Remembering Arvel Gentry and John Letcher, Pioneers of Sailing Science
It was a quarter-century ago that Sailing World published "Fluid Dynamics: How Modern Science and Sailing Discovered Each Other." (You can read it here in PDF form.) The main players covered in it, Arvel Gentry and John Letcher, have gone to Fiddler's Green, Gentry in 2015 and Letcher in 2018. Both were geniuses and gentlemen of the sport.
Almost a quarter-century before that article appeared, Gentry had written a series of lessons in Sail magazine that debunked some of the popular concepts of how sails worked. "Gentry and company were weighing in with talk of stagnation streamlines, separation bubbles, starting vortices, Kutta Conditions. They were saying outright that much of what modern sailors had been taught about lift and drag on an airfoil was just rot. And they weren't appreciated."

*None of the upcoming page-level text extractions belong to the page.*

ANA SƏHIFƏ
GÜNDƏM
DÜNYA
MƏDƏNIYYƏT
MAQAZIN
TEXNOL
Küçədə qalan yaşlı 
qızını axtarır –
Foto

They weren't appreciated because, as sailors and human beings, we tend to simplify concepts until our brains are comfortable with them. Well, as Einstein said, "Everything should be made as simple as possible, but not simpler." To this day, despite the prodigious advances in both the hardware and software that have made computational fluid dynamics (CFD) commonplace in the design of vessels, sails, and underwater appendages, there's still plenty of mystery in how these structures operate in the real world, and it's not for want of either brain power or computer power.
What aero-hydrodynamicists and computer engineers have been able to do with CFD is create an animation of dynamic events, and they can make pretty accurate predictions of how things will work given a particular set of imagined conditions. But of course fifteen degrees of heel angle are not always fifteen degrees. And real waves don't observe a constant height or frequency. Windspeed varies. Wind direction varies. The same goes for the set and drift of water current. Then add in the human factor: People steer differently, and trim sails differently, and move around the boat, changing everything all the time.
As the Fluid Dynamics article says, "The essential challenge... is in trying to make a vessel move nicely through two fluids simultaneously, part of it stuck down into thick, slow-moving water, and the other part stuck up into thin, fast-moving air. Add peripheral challenges like waves, local wind dynamics, geographical effects on both fluids, and the limitations of boat design, and you've got an excellent puzzle to solve." Which is why people like Gentry and Letcher have always been drawn to the sport, and why sailmakers and Formula One engineers and aeronautical engineers enjoy talking to each other.
There's still mystery in sailing because the elements we sail in are always chaotic, slightly or greatly. It seems likely that there are some people who, by nature or practice or both, are better attuned to the what's coming through the chaos pipeline than the most powerful and sensitive computer program. Will that always be the case?